Günümüz dünyasında endüstri ilişkileri hızla gelişmekte ve değişmektedir.Bu durum bireylerin çalışma koşullarında da çeşitli değişimlere neden olmaktadır.Endüstri ve artan rekabet ortamı dışında hizmet sektöründe de sürekliliğin sağlanması için bir çok alanda 7 gün 24 saat aralıksız çalışma saatleri ve vardiya sistemi oluşturulmuştur.Vardiyalı çalışma sistemi çeşitli periyotlar halinde gerçekleştirilmektedir.Özellikle vardiya sisteminin bir bölümünü oluşturan gece çalışması uyku teknisyenlerinin en aktif görev aldığı alanlardır. Uyku hastalıklarının teşhisinde kullanılan polisomnografi çekimlerini yapan teknisyenler, hastaların normal gece uykusunu takip ederek patolojinin saptanmasına yardımcı olurlar.Gece vardiyasında çalışan sağlık personellerine yapılan birçok çalışmada gece çalışan bireylerde fizyolojik, psikolojik ve sosyolojik olarak birçok olumsuzlukların ortaya çıktığı görülmüştür.Bütün bu etkilerle birlikte gece vardiyasının dışında uyku teknisyenlerini diğer çalışanlardan ayıran en önemli kriter collodion kullanımıdır.Aynı zamanda birçok bilgisayarın bir arada oluşturduğu manyetik alan ve tabiki mavi ışığa uzun süreli maruziyet ve çalışma ortamında hareketsiz kalma yine teknisyen sağlığını etkileyen konular arasındadır.
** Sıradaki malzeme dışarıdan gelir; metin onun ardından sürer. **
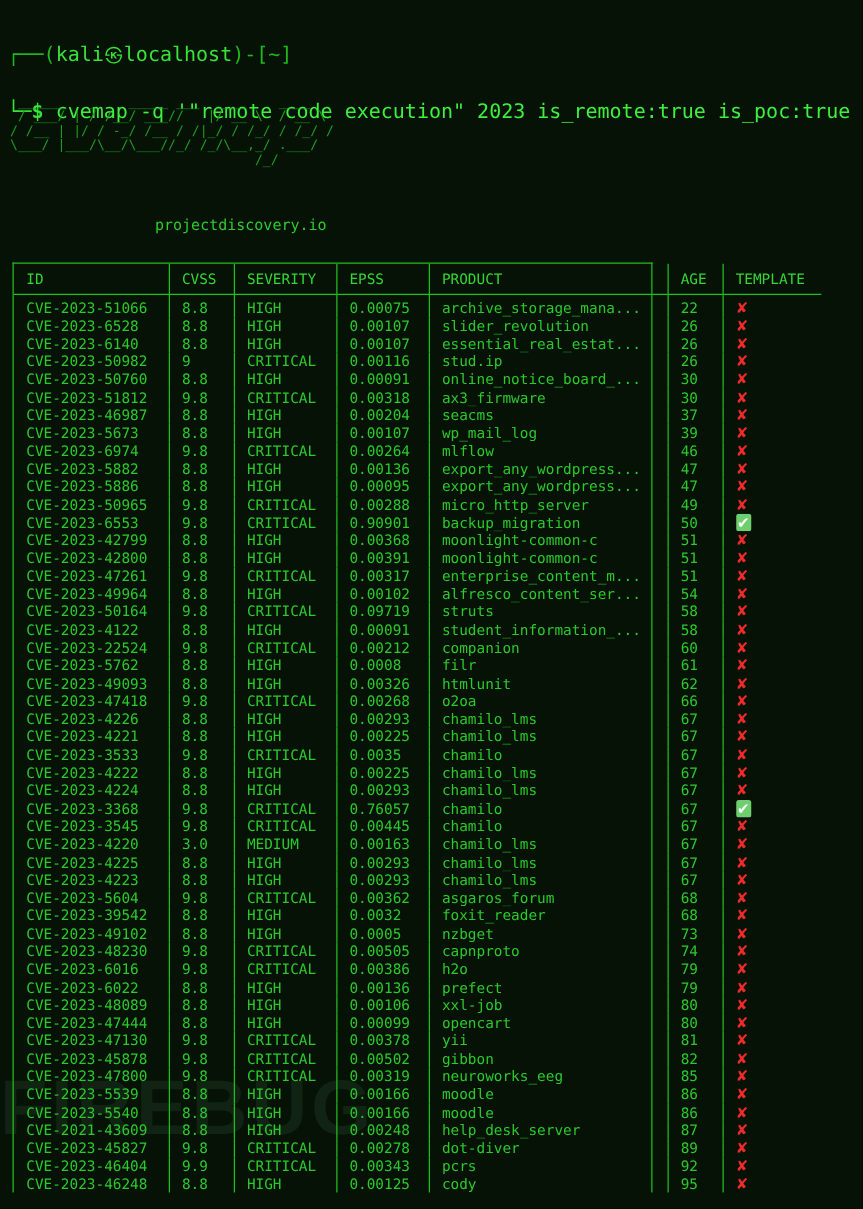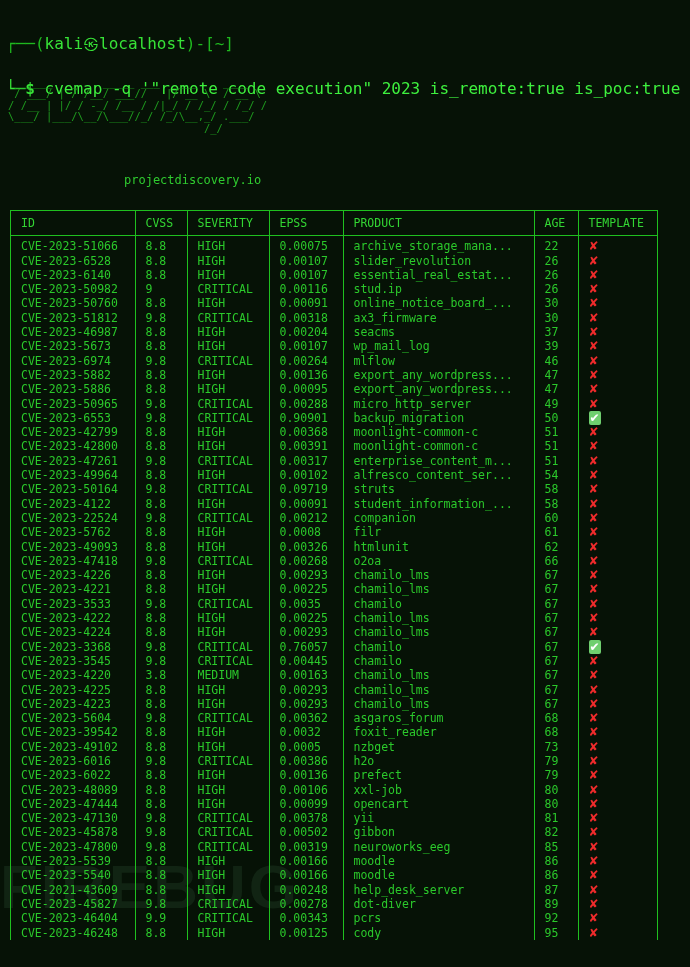"ID" #table-wrap { width: 648px -> 512px }
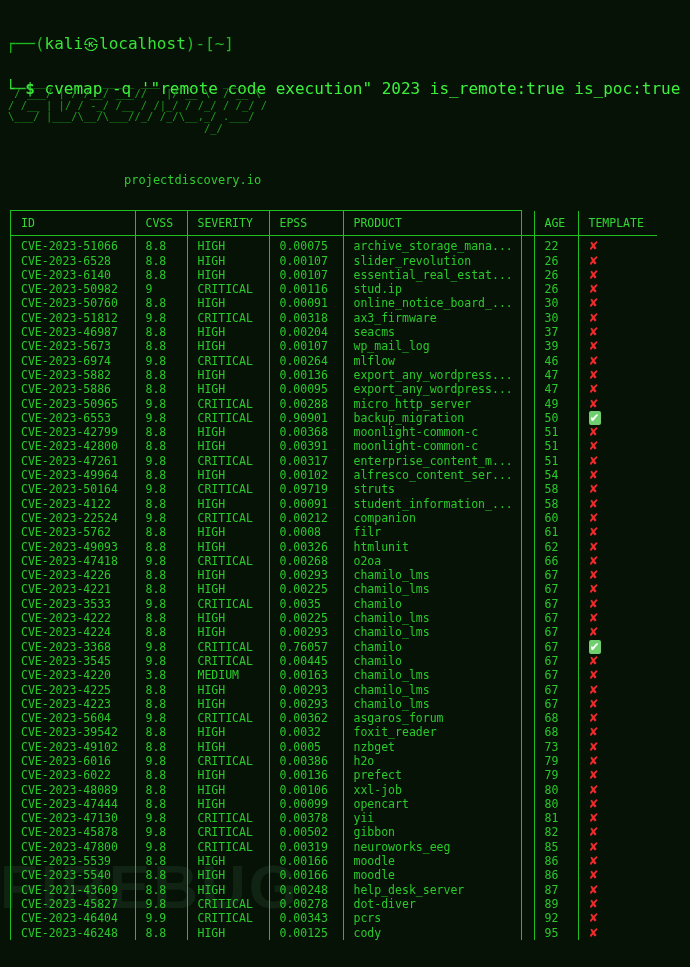"3.8" td { text: 3.8 -> 3.0 }
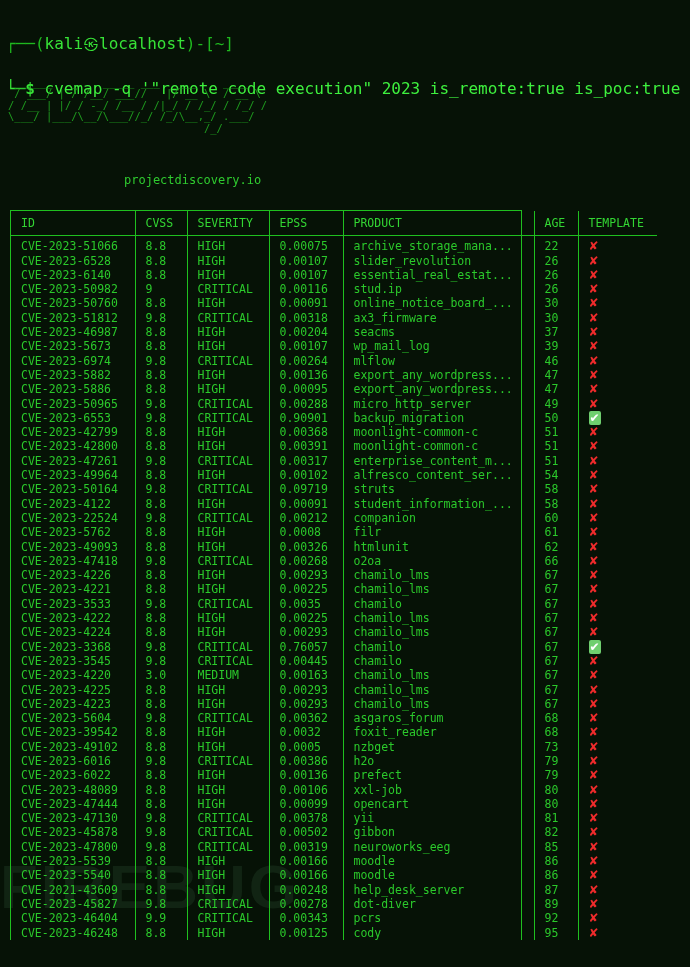"CVE-2023-48230" tr { html: none -> <tr> <td>CVE-2023-48230</td> <td>9.8</td> <td>CRITICAL</td> <td>0.00505</td> <td>capnproto</td> <td>74</td> <td><span>✘</span></td> </tr> }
Uyku, ‘‘organizmanın çevreyle iletişiminin değişik şiddette uyaranlarla geri döndürülebilir biçimde geçici, kısmi, periyodik olarak kaybolması’’dır.insanoğlunun en temel gereksinimlerinden biri olan uyku ‘’Maslow’un Temel Gereksinimler Hiyerarşisi’’ olarak adlandırılan piramitsel tabloda en altta yer almakta; düzenli bir gece uykusu, tüm yaşlarda sağlık ve yaşam kalitesinin en önemli bileşenlerinden biri olarak kabul edilmektedir.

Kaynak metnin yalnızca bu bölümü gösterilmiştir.